KEGG is an integrated database resource, broadly categorized into systems information, genomic information, and chemical information (http://www.genome.jp/kegg/). The tool implemented this interface allows one to get an overview of the list of KEGG metabolic pathways which contain the genes of a query genome (from our Prokaryotic Genome DataBase PkGDB) annotated as enzymatic functions. Remind that coloration of the KEGG map is only based on the EC number annotations. Because of the KEGG maps 'mosaicism' (generally large metabolic maps representing pathway variants in many genomes for the production or degradation of a compound), this tool has to be used in parallel with the results obtained with Pathway tools (MicroCyc functionality).
MicroCyc is a collection of microbial Pathway/Genome Databases (PGDBs) which are created in the context of the MicroScope projects. They are supported by the Pathway tools software developed by Peter Karp and his team at SRI international. These PGDBs were generated using the PathoLogic module which computes an initial set of pathways by comparing a genome annotations to the metabolic reference database MetaCyc.
For each studied genome, the annotation data is extracted from our Prokaryotic Genome DataBase (PkGDB) which benefit both the (re)annotation process performed in our group (AGC), the enzymatic function prediction computed with the PRIAM software, and the expert work for functional annotation made by a various community of biologists using the MaGe system. These automatically generated PGDBs (Tier3) are updated every day.
Starting with the set of KEGG or MicroCyc metabolic pathways predicted for each genome integrated in the PkGDB database, this method compares the metabolic content of the selected bacterial genomes.
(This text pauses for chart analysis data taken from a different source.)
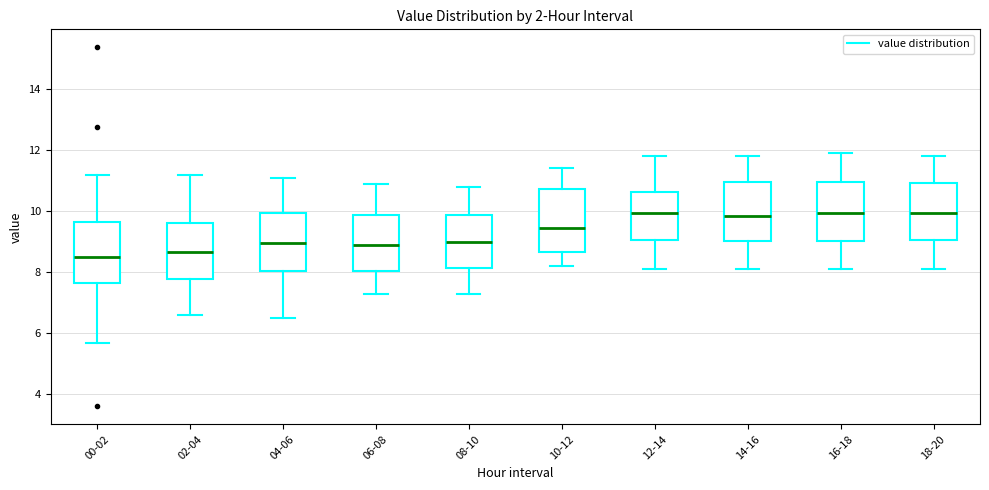

Reading left to right, transcribe this box plot: for each box, give where its median line is, the range the box spans, and where its two whiskers end, as read against the y-axis. The values are not printed on the chart, so give them approximately, as read against the axis.

00-02: median 8.4, box 7.6 to 9.6, whiskers 5.6 to 11.2
02-04: median 8.6, box 7.8 to 9.6, whiskers 6.6 to 11.2
04-06: median 9.0, box 8.0 to 10.0, whiskers 6.6 to 11.2
06-08: median 9.0, box 8.0 to 9.8, whiskers 7.4 to 11.0
08-10: median 9.0, box 8.2 to 9.8, whiskers 7.4 to 10.8
10-12: median 9.4, box 8.6 to 10.8, whiskers 8.2 to 11.4
12-14: median 10.0, box 9.0 to 10.6, whiskers 8.2 to 11.8
14-16: median 9.8, box 9.0 to 11.0, whiskers 8.2 to 11.8
16-18: median 10.0, box 9.0 to 11.0, whiskers 8.2 to 12.0
18-20: median 10.0, box 9.0 to 11.0, whiskers 8.2 to 11.8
This comparison is based on the computation of a 'pathway completion' value i.e, the number of reactions for pathway x in a given organism/total number of reactions in the same pathway x defined in the MetaCyc or KEGG databases. To get an overview of the way compared genomes are clustered according to their metabolic capabilities, the MeV tool (http://www.tm4.org/mev/) has been integrated to this functionality: it takes the result comparisons as input and performs a hierarchical clustering using the pathway completion values.
This tool combines, for one query genome, two different neighbourhoods in order to give clues in terms of functional annotation for proteins of unknown function (hypothetical protein). It searches for the genomic regions containing genes involved in synteny groups with the compared bacterial genomes (from our Prokaryotic Genome DataBase PkGDB) AND also involved in metabolic pathways (either KEGG or Metacyc hierarchy).
Starting from a list of MicroCyc pathways predicted by the Pathway Tools software, users are able to curate the prediction for a given organism by assigning different status.
Distinct pathway status are:
- predicted: predicted by the BioCyc pathologic algorithm (default one)
- validated: curated as a functional pathway (all the reactions of the pathway are supposed to exist in the organism)
- variant needed: the predicted pathway is not completely correct for the organism (i.e. some reactions may not be present in the organism but no better pathway definition exists in MetaCyc). Thus, a new pathway variant definition is needed.
- unknown: not enough evidence to declare the pathway as functional (i.e. validated status)
- non functional: the pathway has been lost in the organism and is no more functional (i.e. due to gene loss or pseudogenisation events)
- deleted: curated as a false positive prediction
CanOE was designed with the specific objective of finding candidate genes for sequence-orphan enzymatic activities. Its results can be exploited in several ways:
- Genomic metabolons can serve as a visual summary representation of the metabolic contexts corresponding to groups of co-localised genes. This simplifies the reconstruction effort required to assess this context when annotating a gene of interest. As such, metabolons can be useful aids to annotation.
- Potential gene-reaction associations are automatically generated. They can be visualised and considered when attempting to annotate the concerned genes.
- The integration across multiple genomes allows CanOE to propose the transfer of functional annotations on the basis of sequence similarity backed up by metabolic context. The Inferred associations can also be visualised and considered when attempting to annotate the concerned genes.
- CanOE is able to propose candidate genes even for sequence-orphan reactions. Furthermore, gene families can receive family-based associations scores and ranks for these reactions. Candidate genes for orphan enzymatic activities can thus be ranked in each organism.